Records excerpted from a collection

────────

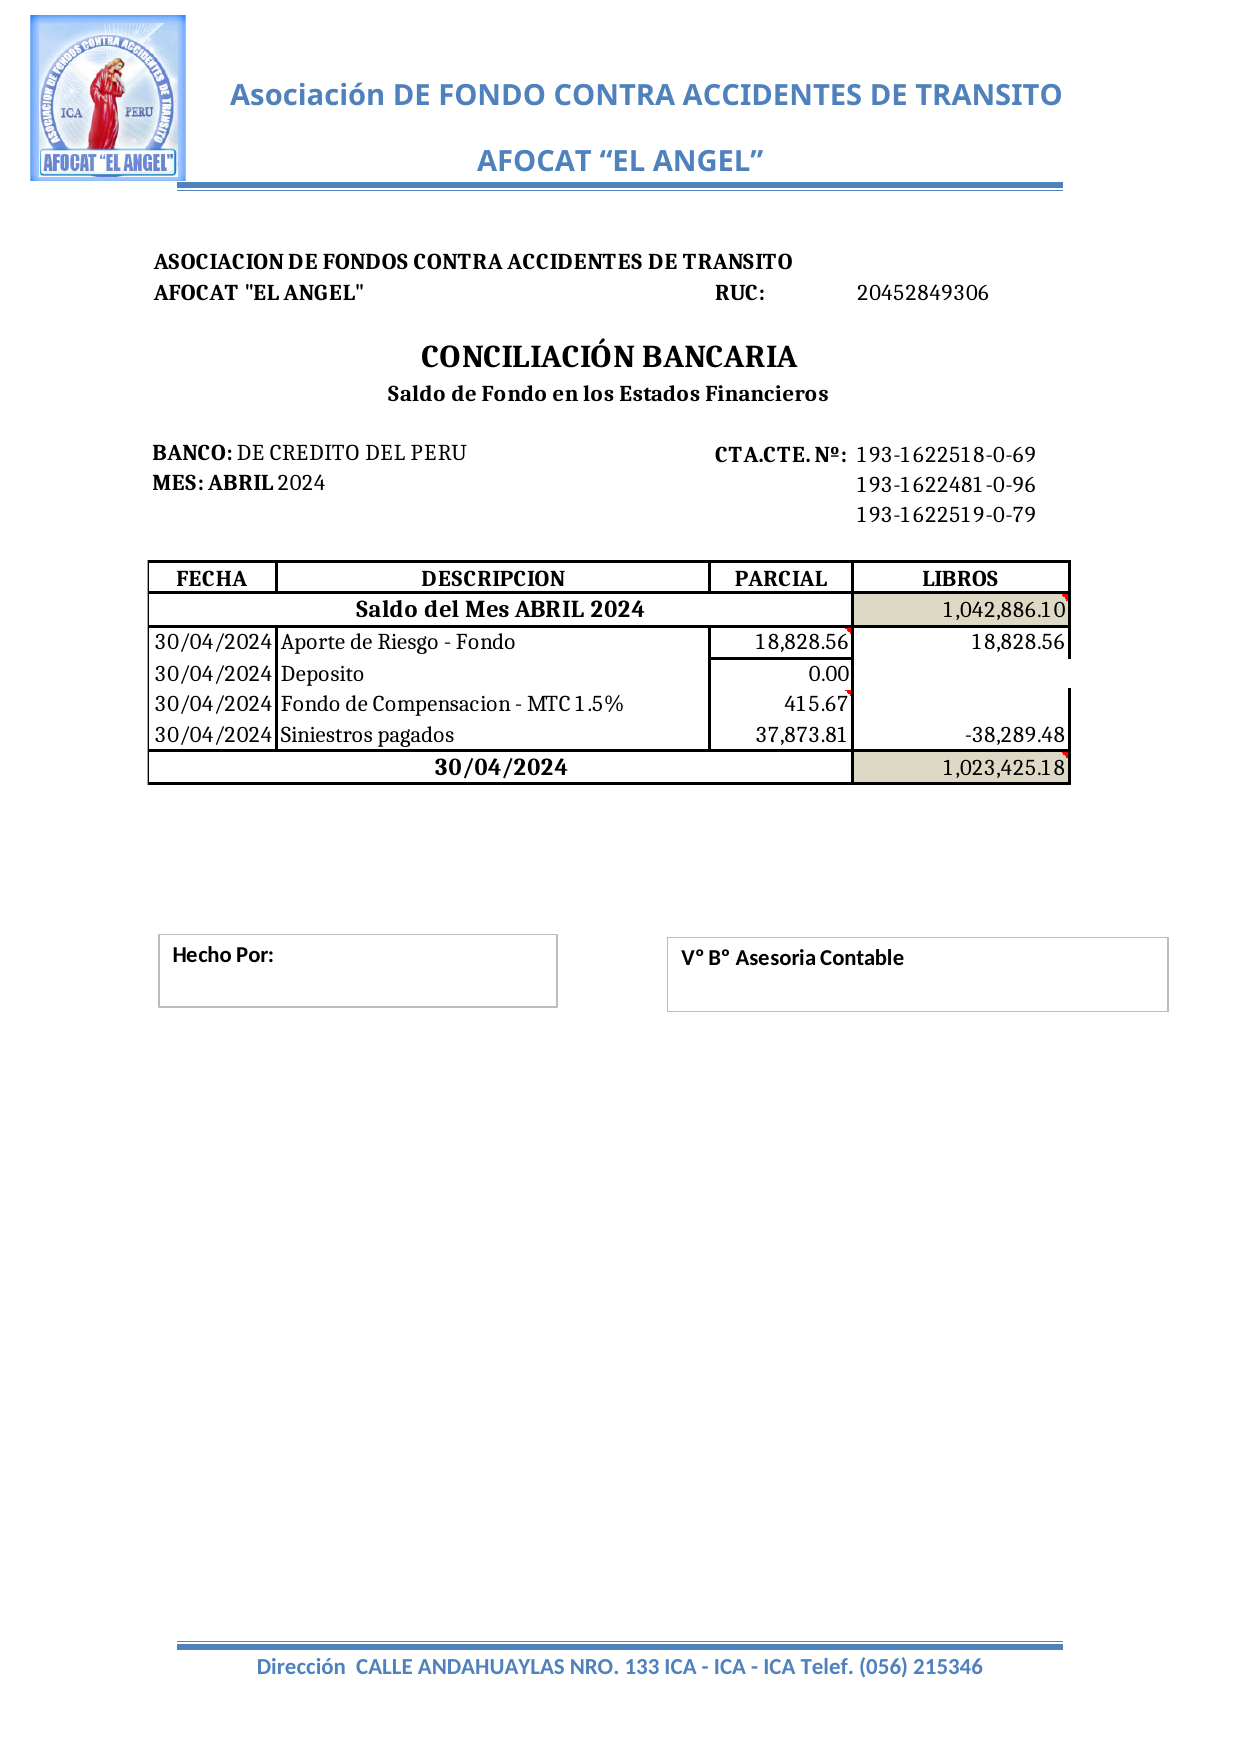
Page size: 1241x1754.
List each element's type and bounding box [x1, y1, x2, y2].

picture [30, 15, 186, 181]
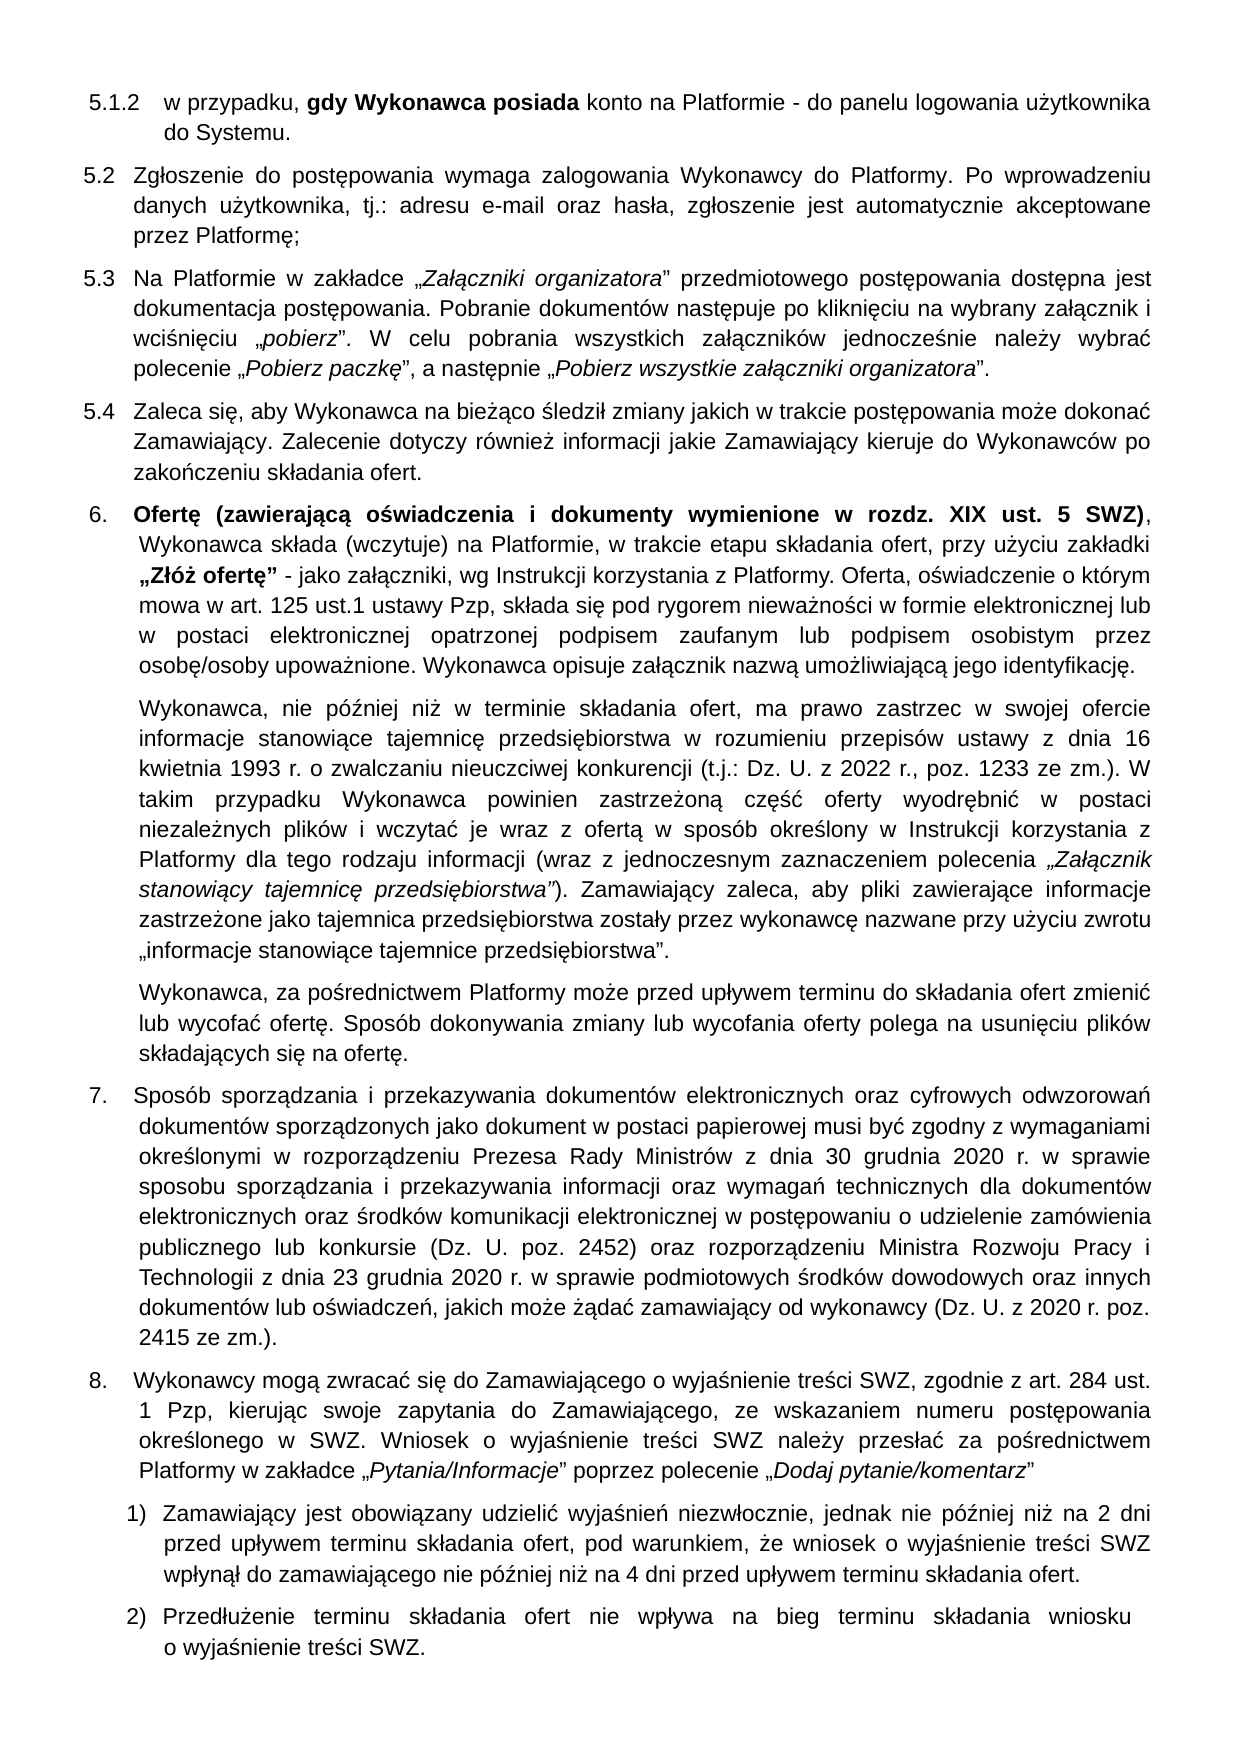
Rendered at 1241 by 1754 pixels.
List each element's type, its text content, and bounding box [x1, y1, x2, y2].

────────

_To do_:
Retype the data above verbatim, minus images.

_Answer space_:
Page size: 1241x1754.
List each element's type and bounding box [x1, y1, x2, y2].

picture [30, 15, 186, 181]
Rendered at 1241 by 1754 pixels.
List each element's type, its text content, and bounding box [x1, y1, x2, y2].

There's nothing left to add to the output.